«Cher connard» un tableau angoissant et magnifique du début de cette décennie
Annoncé comme l'événement de la rentrée littéraire, le roman de Despentes, Cher connard, Publié chez Grasset tient-il ses promesses? Notre rédacteur en chef nous partage son avis.
En tant que mec, quand je lis le titre du dernier Despentes, je me dis que mes congénères hommes et moi, on va s’en prendre plein la gueule, et à juste titre! Il y en a des choses à régler, des masculinités violentes aux masc4masc digitaux [ndlr: le terme «masc4masc» est utilisé sur les plateformes de rencontres en ligne par des hommes qui affirment être «masculins» et n’être attirés que par des personnes perçues comme telles]. Là où Despentes est forte, comme à son habitude, c’est que finalement tout le monde en prend pour son grade.

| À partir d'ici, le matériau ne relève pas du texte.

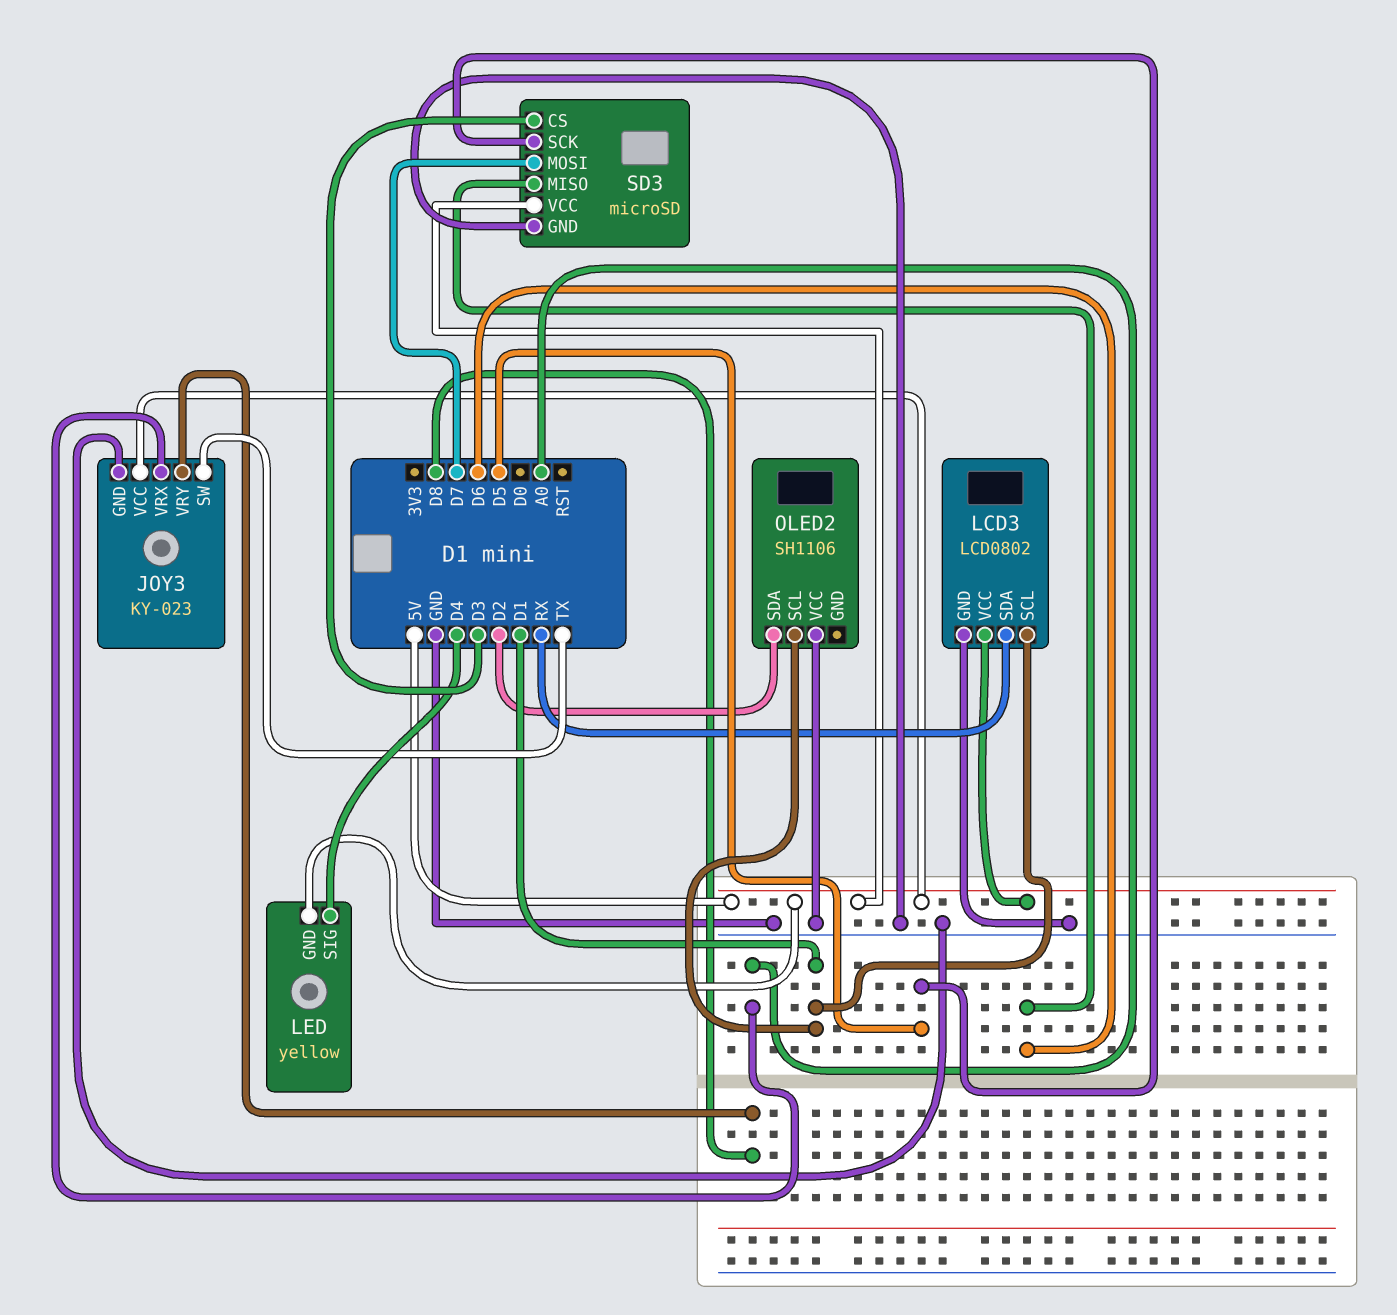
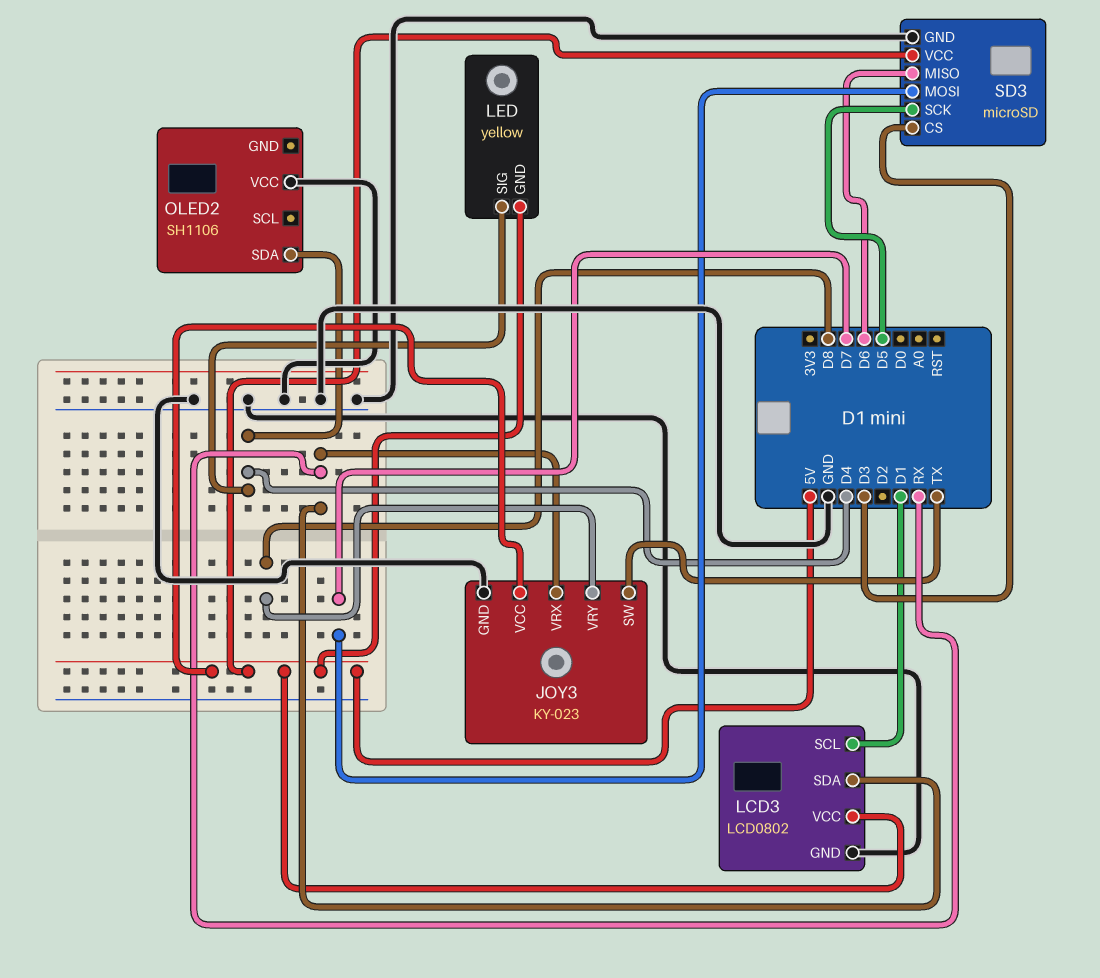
JOY3 pin VRX: A0 -> RX
OLED2 pin SCL: D1 -> none
OLED2 pin SDA: D2 -> D4

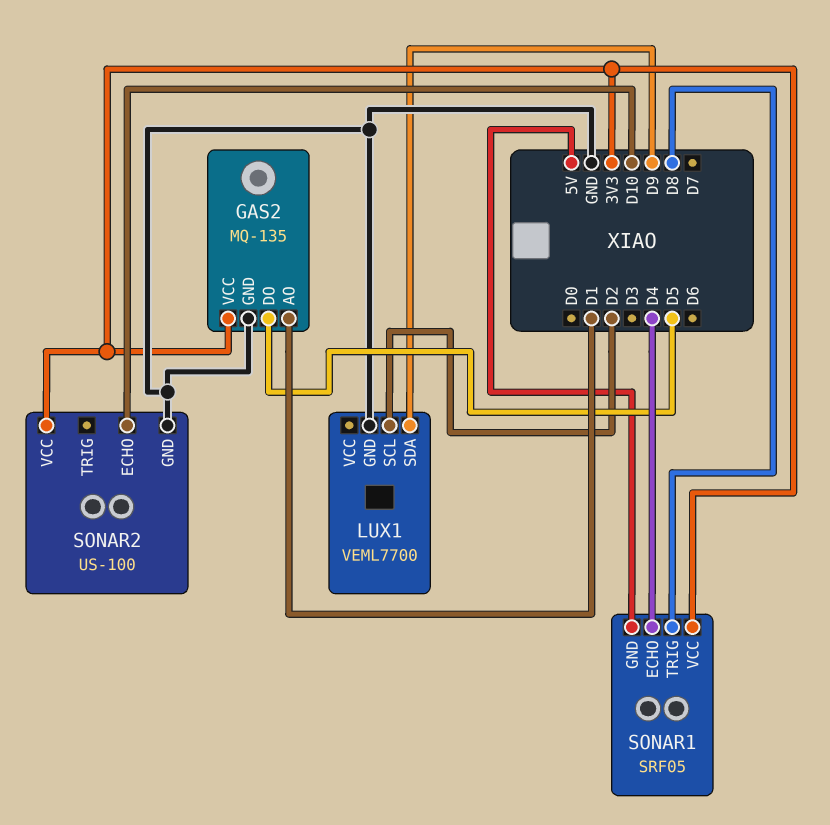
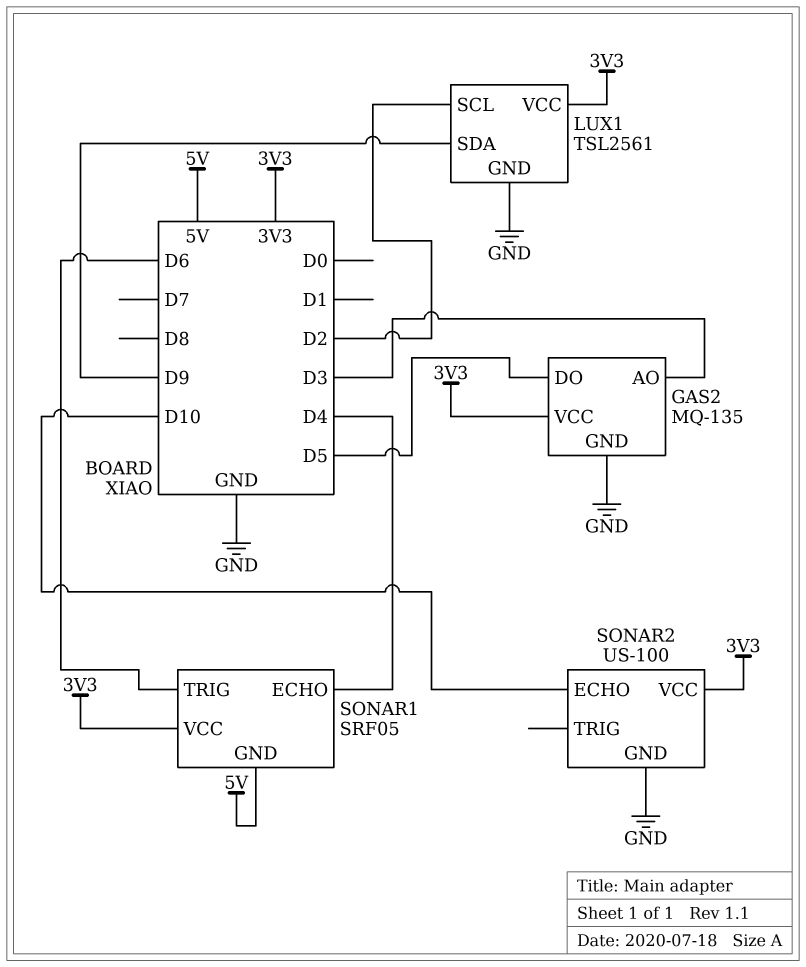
GAS2 pin AO: D1 -> D3
LUX1: VEML7700 -> TSL2561
LUX1 pin VCC: none -> 3V3
SONAR1 pin TRIG: D8 -> D6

Dans ce roman écrit sous forme de correspondances entre deux personnes, on assiste au développement d’une relation entre Oscar et Rebecca que beaucoup semble opposer. Au fil du récit, les lecteur·rice·x·s sont amené·e·x·s à découvrir graduellement ce qui lie ces deux individus et on se retrouve emporté·e·x par la plume grinçante de Despentes. Ses thèmes de prédilection sont toujours présents: drogues, vie de couple, parentalité, bien-pensance, viol, violence et sexualité. Alors que la dramaturgie de Vernon Subutex s’était déjà appuyée sur des événements contemporains majeurs, on sent ici que 2020 est passé par là. Aux marottes de Despentes viennent s’ajouter le Covid, les vaccins, le confinement et #metoo.
Le plaisir de la lecture émane peut-être de cet étrange sentiment de malaise voyeur lorsqu’on est témoin d’une invective publique entre deux personnes. Ou alors est-il provoqué parce que la romancière française appuie pile là où ça fait mal, boxant des certitudes que l’on tenait pour plus solides, moins friables que ce qu’on pensait jusque là? Toujours est-il qu’on retrouve la puissance des mots de Despentes dans ces trois-cent pages.
On pourrait reprocher au livre d’explorer le quotidien de deux personnes «qui ont réussi», des nanti·e·s qui sont à l’aise financièrement, moins frappé·e·s par les dimensions sociales du Covid, passant ainsi à côté de certaines dimensions matérielles de cette crise. En effet, le récit proposé suit une légende du cinéma français et un écrivain à succès. Cependant, et même si les personnages principaux auraient peut-être pu être un peu plus fouillés, on retrouve tout de même les talents d’observatrice de génie de Despentes qui brosse un portrait acide de la société contemporain, des smicard·e·x·s aux grand·e·x·s bourgeois·es·x,.
Si Subutex est le roman qui reflète dans ses pages les années 2010, Virginie Despentes signe avec Cher connard un tableau angoissant et magnifique du début de cette décennie.